== Data below ==

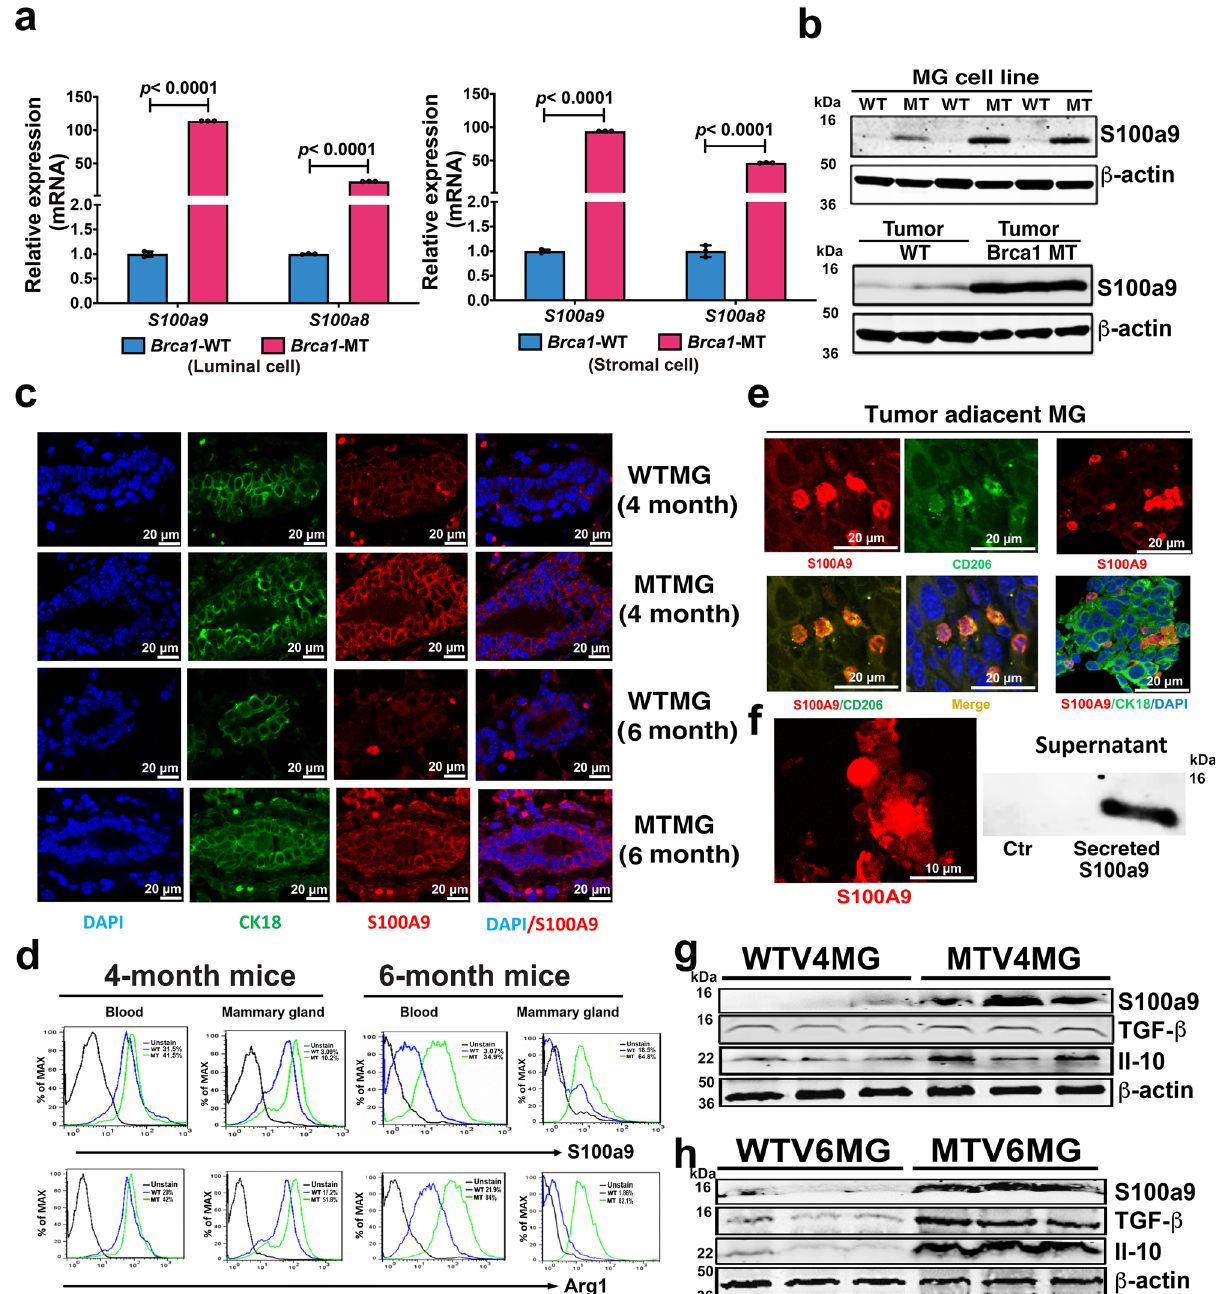
Fig. 4 Tumor permissive microenvironment in Brca1 MT mammary glands. a S100a9/S100a8 mRNA expression in the subpopulations of luminal and stromal cells of WT 4-month mammary gland (WTV4MG) and MT 4-months-old virgin mammary gland (MTV4MG) ( n = 3 mice). b Protein level of S100a9 in both WT (B477) and MT (G600) mammary epithelial cell lines and tumor tissues by Western blots ( n = 3 individual experiment-up and n = 3 mice-down). c Co-staining of S100a9 (red) and CK18 (green) with antibodies on WTV4MG, MTV4MG, WTV6MG, and MTV6MG tissues ( n = 3 pairs in each group, Scale bar: 20 μ M). d The S100a9 and Arg1 positive cell populations by FACS analysis from the blood and mammary tissues of both WT and MT mice at 4-month and 6-month, respectively (FACS gating strategies see in Supplementary Fig. 8c, n = 3 mice/ group). e Co-staining with S100a9 (red) and CD206 (green) antibodies (left panel) and co-staining with S100a9 (red) and CK18 (green) antibodies (right panel) on tumor-adjacent tissues by IF (40X confocal microscope, Scale bar: 20 μ M.) ( n = 3 mice and 3 individual experiment). f Secreted S100a9 proteins (left) from both tumor cell and MDSC cells in tumor-adjacent mammary gland ( n = 3 mice) and present in the supernatant of cultured cancer cells (right) ( n = 3 individual experiment, Scale bar: 10 μ M). g Protein levels of S100a9, TGF- β , and Il-10 in mammary gland tissues of both WT and Brca1 MT mice at 4-month ( n = 3 mice). h Protein levels of S100a9, TGF- β , and IL-10 in mammary tissues of both WT and Brca1 MT mice at 6-month ( n = 3 mice). The data are expressed as means± SD ( a ) and P values determined by unpaired two-tailed Student ’ s t test. The experiments were independently repeated three times with similar results ( a , b ). Source data are provided as a Source data fi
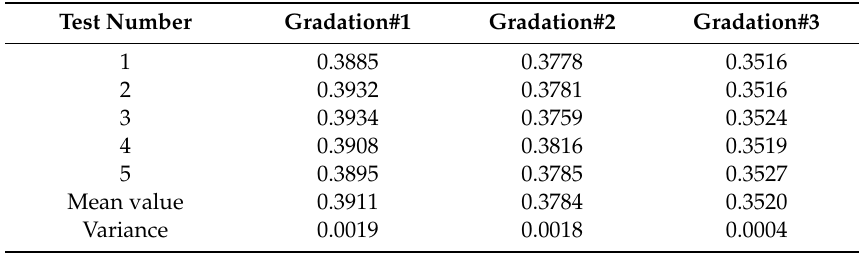
Table 5. Recorded porosity of parallel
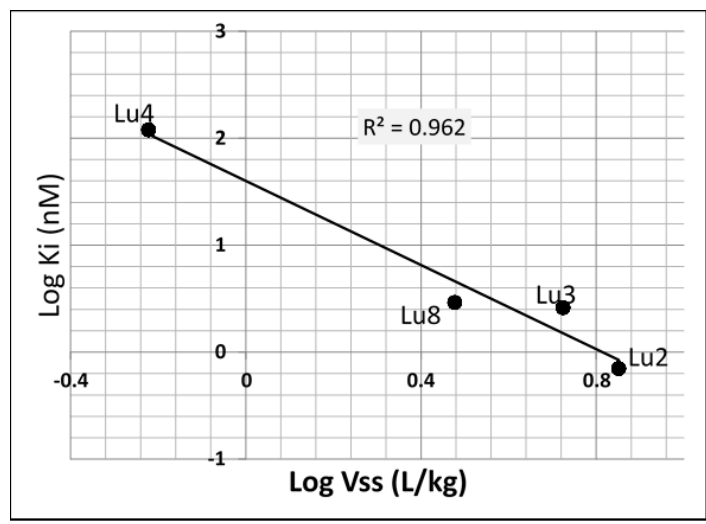
Figure 2. Correlation between affinity for HSP90 and volume of distribution in rats.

===

Task prompt — Set down the data above exactly as written. Omit the pictures.

Response to this exercise —
Fig. 4 Tumor permissive microenvironment in Brca1 MT mammary glands. a S100a9/S100a8 mRNA expression in the subpopulations of luminal and stromal cells of WT 4-month mammary gland (WTV4MG) and MT 4-months-old virgin mammary gland (MTV4MG) ( n = 3 mice). b Protein level of S100a9 in both WT (B477) and MT (G600) mammary epithelial cell lines and tumor tissues by Western blots ( n = 3 individual experiment-up and n = 3 mice-down). c Co-staining of S100a9 (red) and CK18 (green) with antibodies on WTV4MG, MTV4MG, WTV6MG, and MTV6MG tissues ( n = 3 pairs in each group, Scale bar: 20 μ M). d The S100a9 and Arg1 positive cell populations by FACS analysis from the blood and mammary tissues of both WT and MT mice at 4-month and 6-month, respectively (FACS gating strategies see in Supplementary Fig. 8c, n = 3 mice/ group). e Co-staining with S100a9 (red) and CD206 (green) antibodies (left panel) and co-staining with S100a9 (red) and CK18 (green) antibodies (right panel) on tumor-adjacent tissues by IF (40X confocal microscope, Scale bar: 20 μ M.) ( n = 3 mice and 3 individual experiment). f Secreted S100a9 proteins (left) from both tumor cell and MDSC cells in tumor-adjacent mammary gland ( n = 3 mice) and present in the supernatant of cultured cancer cells (right) ( n = 3 individual experiment, Scale bar: 10 μ M). g Protein levels of S100a9, TGF- β , and Il-10 in mammary gland tissues of both WT and Brca1 MT mice at 4-month ( n = 3 mice). h Protein levels of S100a9, TGF- β , and IL-10 in mammary tissues of both WT and Brca1 MT mice at 6-month ( n = 3 mice). The data are expressed as means± SD ( a ) and P values determined by unpaired two-tailed Student ’ s t test. The experiments were independently repeated three times with similar results ( a , b ). Source data are provided as a Source data fi
Table 5. Recorded porosity of parallel
Figure 2. Correlation between affinity for HSP90 and volume of distribution in rats.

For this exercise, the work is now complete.